The integral of $\frac{x}{16-x^4}$

Question

$$\int\frac{x}{16-x^4}\;dx$$ $\because$ $\frac{d}{dx}(\coth^{-1}\frac{x}{a}$)$=\frac{1}{a^2-x^2}$ ,And also $\frac{d}{dx}(\tanh^{-1}\frac{x}{a}$)$=\frac{1}{a^2-x^2}$

$\therefore$ If we say that $u=x^2$ we can rewrite the integral as $$\frac{1}{2}\int\frac{1}{4^2-u^2}\;du$$

Which of the two answers will be correct

$\frac{1}{8}\tanh^{-1}(\frac{x^2}{4})+C$ or $\frac{1}{8}\coth^{-1}(\frac{x^2}{4})+C$

Or are both of them correct and, if so, why ?

Answer 1

$ \newcommand{\arccoth}{\operatorname{arccoth}} \newcommand{\arctanh}{\operatorname{arctanh}} $They're both correct, in a sense.

As you have noticed, $\arctanh(x)$ and $\arccoth(x)$ have the same derivative. However, they're very different functions.

The key issue at play here is that they have totally different domains.

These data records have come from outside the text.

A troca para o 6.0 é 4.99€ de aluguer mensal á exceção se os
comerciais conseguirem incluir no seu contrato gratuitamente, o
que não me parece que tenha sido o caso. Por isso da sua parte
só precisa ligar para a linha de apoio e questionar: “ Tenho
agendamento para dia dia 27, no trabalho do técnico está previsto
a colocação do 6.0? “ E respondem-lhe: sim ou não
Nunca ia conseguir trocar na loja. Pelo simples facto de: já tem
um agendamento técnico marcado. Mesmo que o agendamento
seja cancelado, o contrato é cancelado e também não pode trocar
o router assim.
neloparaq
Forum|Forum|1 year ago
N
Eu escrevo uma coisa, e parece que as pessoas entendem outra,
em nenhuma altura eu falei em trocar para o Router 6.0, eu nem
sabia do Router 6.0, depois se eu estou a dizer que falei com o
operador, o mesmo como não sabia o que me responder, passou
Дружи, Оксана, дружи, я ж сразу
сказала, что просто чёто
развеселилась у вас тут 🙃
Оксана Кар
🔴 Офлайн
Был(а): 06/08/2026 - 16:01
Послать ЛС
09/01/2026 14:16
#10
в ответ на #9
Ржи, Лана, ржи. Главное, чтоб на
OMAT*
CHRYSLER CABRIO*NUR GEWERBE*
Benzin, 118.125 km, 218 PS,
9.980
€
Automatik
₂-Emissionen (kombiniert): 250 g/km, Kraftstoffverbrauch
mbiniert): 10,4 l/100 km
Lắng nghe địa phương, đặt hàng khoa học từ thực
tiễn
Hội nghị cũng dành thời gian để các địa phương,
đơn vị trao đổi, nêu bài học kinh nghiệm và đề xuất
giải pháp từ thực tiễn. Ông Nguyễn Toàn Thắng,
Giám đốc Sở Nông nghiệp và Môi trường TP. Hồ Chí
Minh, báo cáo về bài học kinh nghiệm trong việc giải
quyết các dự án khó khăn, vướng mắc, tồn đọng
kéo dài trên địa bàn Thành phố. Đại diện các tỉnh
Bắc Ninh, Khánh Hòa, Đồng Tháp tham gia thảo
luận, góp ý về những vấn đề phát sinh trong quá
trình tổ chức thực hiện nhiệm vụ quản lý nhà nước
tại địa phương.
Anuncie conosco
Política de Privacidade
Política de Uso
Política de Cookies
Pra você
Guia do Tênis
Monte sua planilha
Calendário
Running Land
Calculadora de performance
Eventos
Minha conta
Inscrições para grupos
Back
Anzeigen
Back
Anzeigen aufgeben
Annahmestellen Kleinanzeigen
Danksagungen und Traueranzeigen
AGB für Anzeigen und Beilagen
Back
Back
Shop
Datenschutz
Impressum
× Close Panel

• $\arccoth(x)$ is only defined for $|x|>1$
• $\arctanh(x)$ is only defined for $|x|<1$

They have derivatives described by the same function, but only when restricting the domain to that set. Hence:

• $\arccoth(x)$'s derivative looks like $1/(1-x^2)$ when graphed on $(-\infty,-1)\cup(1,\infty)$
• $\arctanh(x)$'s derivative looks like $1/(1-x^2)$ when graphed on $(-1,1)$

Consequently, for an integral of this form, an antiderivative doesn't tell you the whole story. You need to look at some definite integral over $[a,b]$, and use whichever antiderivative applies for that interval.

Answer 2

The domain of $\operatorname{arctanh}$ is $(-1,1)$, whereas the domain of $\operatorname{arccoth}$ is $(-\infty,-1)\cup(1,\infty)$. So, both answers can be correct. It depends upon the interval with wich you are working.